For example most of the transport, ships, and weapons we see come from video games, mainly Flynn’s but extends into encoms catalog. In the vernacular it’s common to mention it as well “video game warriors” “Gonna make you play video games” “video game simulation” etc. but you didn’t need me to tell you this.
The way video games impacted and shaped the digital world of Tron absolutely plays a hand in how seamless it translates into the two tie in Arcade cabinets. Though heavy on the grid bugs they’re beautifully decorated and similar to the games as we see them on screen/would translate in real life. The music stings come straight from Wendy Carlos’s work for the film, to the extent the game contains the entirety of Anthem. [Listen]
Sound cue’s and combat-
Part of what makes the sound and style of the game so accurate to the movie is the sound design. Like in old games there is a sound for everything. Every movement has its own sound, it sounds silly as things in real life also have noise but if you’ve ever played any retro game you know what I’m talking about.

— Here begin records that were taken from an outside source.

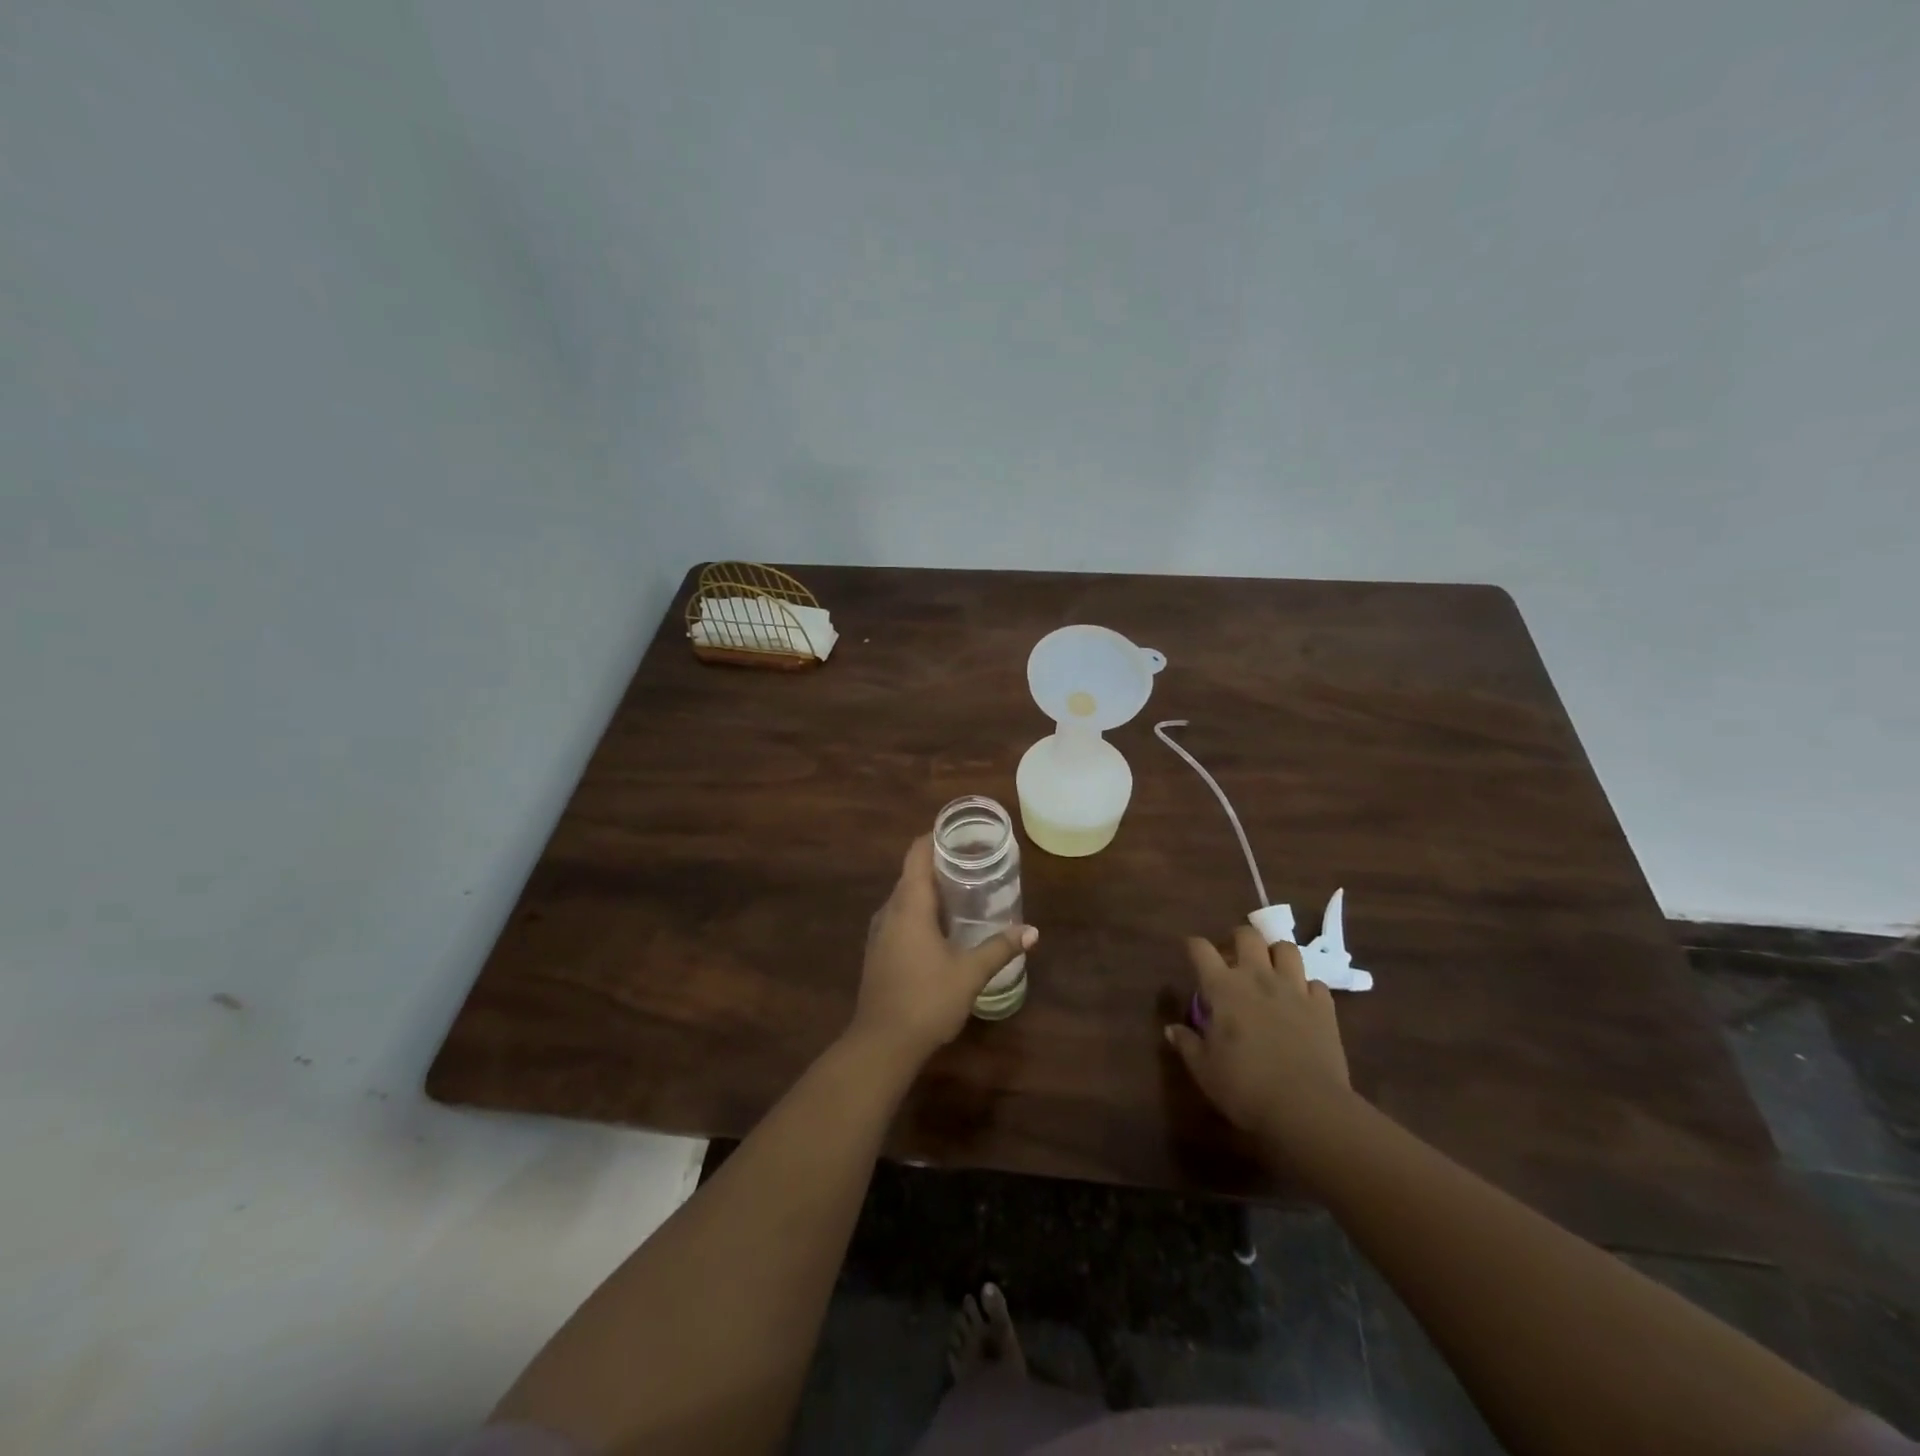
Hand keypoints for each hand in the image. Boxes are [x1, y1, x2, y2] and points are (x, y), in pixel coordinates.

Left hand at [850, 836, 1036, 1065]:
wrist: (881, 1044)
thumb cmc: (926, 999)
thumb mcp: (970, 973)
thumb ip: (1000, 948)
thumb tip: (1032, 931)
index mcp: (909, 905)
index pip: (917, 854)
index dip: (936, 838)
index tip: (961, 834)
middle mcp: (889, 910)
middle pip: (912, 874)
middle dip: (940, 864)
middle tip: (974, 862)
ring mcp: (879, 932)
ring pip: (905, 898)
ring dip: (930, 891)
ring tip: (964, 892)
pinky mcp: (878, 952)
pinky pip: (900, 918)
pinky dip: (921, 912)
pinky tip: (943, 928)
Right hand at [1164, 925, 1353, 1154]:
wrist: (1307, 1108)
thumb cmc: (1245, 1087)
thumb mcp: (1204, 1070)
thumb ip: (1187, 1044)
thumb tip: (1171, 1029)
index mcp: (1224, 988)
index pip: (1201, 949)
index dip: (1193, 946)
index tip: (1191, 952)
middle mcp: (1258, 977)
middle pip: (1248, 936)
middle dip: (1237, 939)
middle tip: (1233, 958)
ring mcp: (1294, 989)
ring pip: (1286, 949)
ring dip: (1275, 954)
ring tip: (1270, 971)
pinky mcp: (1323, 1007)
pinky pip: (1315, 983)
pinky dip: (1306, 987)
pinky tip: (1301, 1001)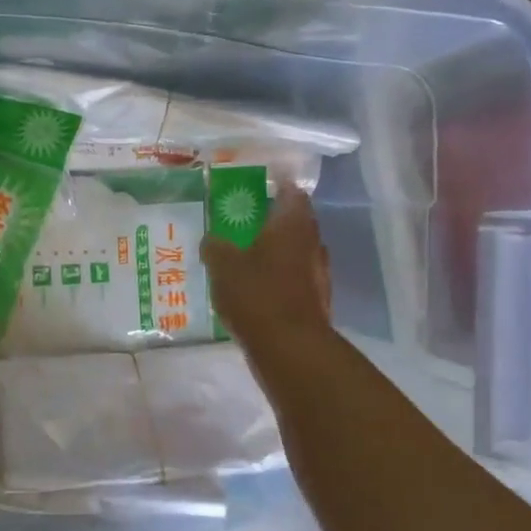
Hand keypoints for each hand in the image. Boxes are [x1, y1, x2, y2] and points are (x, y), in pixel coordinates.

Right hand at [201, 185, 331, 346]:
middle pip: (297, 221)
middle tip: (248, 217)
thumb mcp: (223, 266)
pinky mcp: (316, 300)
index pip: (292, 191)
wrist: (291, 348)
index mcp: (292, 224)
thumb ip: (216, 247)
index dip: (279, 184)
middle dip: (276, 217)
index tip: (262, 182)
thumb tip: (212, 239)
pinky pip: (296, 277)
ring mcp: (318, 273)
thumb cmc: (257, 295)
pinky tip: (260, 285)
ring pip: (298, 250)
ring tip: (250, 251)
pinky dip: (281, 276)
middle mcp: (312, 243)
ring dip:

One of the best examples of this is when Flynn is tossed into the cell and stumbles around, there’s a metallic echo to his footsteps. In combat it’s the same thing —very distinct sounds to go with every action. A lot of what older games are is pattern recognition- both visual and audio, certain music loops or sound cues help you get better at the game. Another good example is Tron casting his disc, blocking throws etc- if you know what a disc sounds like you can better dodge etc. I also like how they have almost a ceramic sound when Ram plays with his.
Nothing is more video game than De-resolution itself! The death cry and slowly breaking into bits before getting reabsorbed. You can hear the noise off screen and know what happened, game over.
Apart from video game comparisons I do have such a genuine love for the sound design of the film and how much it fleshes out the world. The blips and bloops of energy flowing through the system. The sounds of a working computer. There’s a dial up esc noise when Flynn is beamed in and judging by the guards reactions it’s not different from a how a regular program would enter/travel between systems. Programs get to make funky little computer noises in my heart 💕(another inhuman attribute I think they deserve, they’re like us in so many ways but then… aren’t.)
I know it’s probably just because it’s older recording equipment but occasionally programs will get a grainy feedback/radio style grain to their voice. I’d like to think it’s intentional- especially considering Legacy does this too (going so far for it to be what some sound like all the time)
The way sound is utilized in the movie is a incredibly underrated aspect of what makes the movie so good.